Judas Priest is one of those bands that has been around forever and has undergone a few lineup changes – but still stands the test of time- kicking major ass and bringing the god-damn thunder to every concert.
Having recently released their latest album, Firepower, Priest performed at the Anthem in Washington, D.C. for a night of old-school rock with thousands of metal fans that were eager as ever.
The night began with Black Star Riders and Saxon warming up the crowd. Both openers sounded amazing and had great stage presence, but nothing could compare to the level of energy Priest brought to the show. Before the band even took the stage, the venue blared War Pigs by Black Sabbath from the speakers – a regular sign the show was about to begin – and the crowd screamed the lyrics louder than they applauded the openers. It was obvious everyone was there for one reason: Judas Priest.

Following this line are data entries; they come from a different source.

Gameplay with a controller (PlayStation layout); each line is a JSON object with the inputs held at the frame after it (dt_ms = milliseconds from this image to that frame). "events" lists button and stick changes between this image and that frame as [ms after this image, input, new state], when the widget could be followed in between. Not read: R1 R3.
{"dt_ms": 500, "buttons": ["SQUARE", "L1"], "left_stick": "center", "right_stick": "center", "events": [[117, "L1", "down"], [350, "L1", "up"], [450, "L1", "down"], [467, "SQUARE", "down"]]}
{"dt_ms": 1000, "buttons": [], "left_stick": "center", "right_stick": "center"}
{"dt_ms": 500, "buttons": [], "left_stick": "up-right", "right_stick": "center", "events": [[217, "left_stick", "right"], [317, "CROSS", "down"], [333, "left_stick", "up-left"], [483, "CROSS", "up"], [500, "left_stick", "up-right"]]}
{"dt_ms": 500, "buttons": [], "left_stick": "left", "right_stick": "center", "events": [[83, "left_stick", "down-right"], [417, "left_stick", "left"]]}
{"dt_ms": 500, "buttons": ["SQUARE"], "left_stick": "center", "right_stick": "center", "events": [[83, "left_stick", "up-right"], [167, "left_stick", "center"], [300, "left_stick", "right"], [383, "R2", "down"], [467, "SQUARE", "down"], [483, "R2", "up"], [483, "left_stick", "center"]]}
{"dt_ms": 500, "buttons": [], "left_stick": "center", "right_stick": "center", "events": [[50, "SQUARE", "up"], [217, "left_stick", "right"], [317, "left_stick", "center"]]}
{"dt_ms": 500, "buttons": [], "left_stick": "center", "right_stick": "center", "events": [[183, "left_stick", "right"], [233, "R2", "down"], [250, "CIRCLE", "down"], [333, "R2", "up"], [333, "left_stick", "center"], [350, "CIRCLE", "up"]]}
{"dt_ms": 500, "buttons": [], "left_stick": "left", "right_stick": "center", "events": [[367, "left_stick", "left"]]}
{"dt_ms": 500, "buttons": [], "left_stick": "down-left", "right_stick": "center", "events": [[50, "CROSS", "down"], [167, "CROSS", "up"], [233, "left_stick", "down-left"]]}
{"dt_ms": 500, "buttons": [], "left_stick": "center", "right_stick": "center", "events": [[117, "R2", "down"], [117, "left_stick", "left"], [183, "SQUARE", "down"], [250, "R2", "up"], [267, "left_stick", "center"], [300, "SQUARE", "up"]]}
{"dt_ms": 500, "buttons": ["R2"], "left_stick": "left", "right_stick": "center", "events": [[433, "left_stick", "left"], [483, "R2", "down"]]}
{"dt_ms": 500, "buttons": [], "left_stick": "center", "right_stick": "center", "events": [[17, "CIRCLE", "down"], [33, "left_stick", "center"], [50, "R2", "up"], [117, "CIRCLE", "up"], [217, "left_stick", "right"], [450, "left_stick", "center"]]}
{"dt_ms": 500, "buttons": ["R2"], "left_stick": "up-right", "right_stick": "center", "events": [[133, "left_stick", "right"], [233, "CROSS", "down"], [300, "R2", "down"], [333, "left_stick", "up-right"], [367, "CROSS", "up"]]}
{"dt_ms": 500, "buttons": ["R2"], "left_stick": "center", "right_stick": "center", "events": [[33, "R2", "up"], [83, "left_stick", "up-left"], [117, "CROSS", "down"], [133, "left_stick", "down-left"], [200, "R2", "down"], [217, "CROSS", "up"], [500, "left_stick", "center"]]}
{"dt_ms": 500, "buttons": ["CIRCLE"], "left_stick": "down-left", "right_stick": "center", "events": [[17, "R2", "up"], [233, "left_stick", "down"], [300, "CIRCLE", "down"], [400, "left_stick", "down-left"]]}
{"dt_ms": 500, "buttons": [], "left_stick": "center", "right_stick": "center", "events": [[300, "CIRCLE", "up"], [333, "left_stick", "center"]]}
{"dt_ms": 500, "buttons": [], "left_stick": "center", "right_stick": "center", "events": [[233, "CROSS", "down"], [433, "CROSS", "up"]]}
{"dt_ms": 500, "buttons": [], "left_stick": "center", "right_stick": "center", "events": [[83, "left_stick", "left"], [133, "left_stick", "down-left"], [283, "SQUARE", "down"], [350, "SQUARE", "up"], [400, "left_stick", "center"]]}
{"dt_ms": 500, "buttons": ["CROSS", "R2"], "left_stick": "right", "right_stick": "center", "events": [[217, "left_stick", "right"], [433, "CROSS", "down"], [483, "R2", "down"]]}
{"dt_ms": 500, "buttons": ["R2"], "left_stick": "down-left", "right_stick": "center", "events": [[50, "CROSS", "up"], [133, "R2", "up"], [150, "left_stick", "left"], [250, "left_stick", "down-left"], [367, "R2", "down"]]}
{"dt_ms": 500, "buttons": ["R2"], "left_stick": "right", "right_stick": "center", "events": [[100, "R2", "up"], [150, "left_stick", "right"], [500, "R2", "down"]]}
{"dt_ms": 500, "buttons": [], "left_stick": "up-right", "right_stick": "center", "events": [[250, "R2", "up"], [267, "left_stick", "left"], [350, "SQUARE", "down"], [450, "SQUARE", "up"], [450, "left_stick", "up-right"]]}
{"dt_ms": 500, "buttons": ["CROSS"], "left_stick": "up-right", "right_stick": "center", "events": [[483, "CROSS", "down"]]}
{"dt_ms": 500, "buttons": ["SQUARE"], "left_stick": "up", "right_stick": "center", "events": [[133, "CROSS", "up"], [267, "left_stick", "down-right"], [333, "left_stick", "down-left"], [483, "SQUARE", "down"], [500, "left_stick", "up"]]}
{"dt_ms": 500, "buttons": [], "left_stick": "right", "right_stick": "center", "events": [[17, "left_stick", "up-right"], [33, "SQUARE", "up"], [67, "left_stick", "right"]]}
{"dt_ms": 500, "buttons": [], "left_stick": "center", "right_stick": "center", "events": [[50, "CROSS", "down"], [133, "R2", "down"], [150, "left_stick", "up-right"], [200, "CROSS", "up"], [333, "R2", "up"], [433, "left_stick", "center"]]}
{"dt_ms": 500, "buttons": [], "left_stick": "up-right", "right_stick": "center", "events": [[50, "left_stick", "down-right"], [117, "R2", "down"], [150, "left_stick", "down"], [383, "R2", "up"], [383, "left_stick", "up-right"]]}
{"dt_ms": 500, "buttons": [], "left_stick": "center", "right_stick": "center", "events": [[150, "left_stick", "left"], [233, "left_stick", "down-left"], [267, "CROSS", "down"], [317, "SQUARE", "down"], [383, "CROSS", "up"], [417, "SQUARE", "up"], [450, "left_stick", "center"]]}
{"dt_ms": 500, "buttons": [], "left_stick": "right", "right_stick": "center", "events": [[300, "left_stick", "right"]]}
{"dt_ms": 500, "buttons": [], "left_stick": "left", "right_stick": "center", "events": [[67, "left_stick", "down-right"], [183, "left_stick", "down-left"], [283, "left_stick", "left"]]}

With studded leather jackets and beers in hand, the crowd raised their devil horns the second the curtain dropped and Rob Halford took the stage, belting his iconic scream to the first song, Firepower. And let me tell you, for an almost-70-year-old guy, I was thoroughly impressed.
Halford can still bring it, without a doubt – though he may have to try a lot harder than he used to. Bending over and standing still during those high-pitched screams, it was obvious Halford really needed to focus in order to hit those notes- but hey, he sounded exactly like their recordings, so who really gives a damn?
With a bright, shiny silver jacket, Halford huffed and puffed around the stage, singing and screaming with bright flames and eye-catching videos behind him. Though I’m too young to actually remember what “old-school” Priest was all about, my dad, an avid fan, has told me all about their antics as a band back at their peak.
And, without a doubt, I can say that Priest brought those old-school antics, gimmicks and overall vibes – and the fans were ecstatic to receive it. Middle-aged men in denim vests were air-guitaring and head banging like it was 1980 again, something I think only great music and a great band can bring out in a person.
As the show progressed, Priest only got more impressive with a plethora of clean and crisp guitar solos, drum solos, and even more guitar solos that lasted for days. Even the one ballad of the night, Angels, was filled with guitar solos.
The band is tight, but still somehow dirty and badass; which, probably comes down to the fact that Priest has an almost 40-year career, but it still blew my mind nonetheless.
Overall, Priest still brings the heat, in case you ever doubted them. Between the old-school fans, the lights, the songs, the music and the stage presence – Priest is a force to be reckoned with, even 40 years later.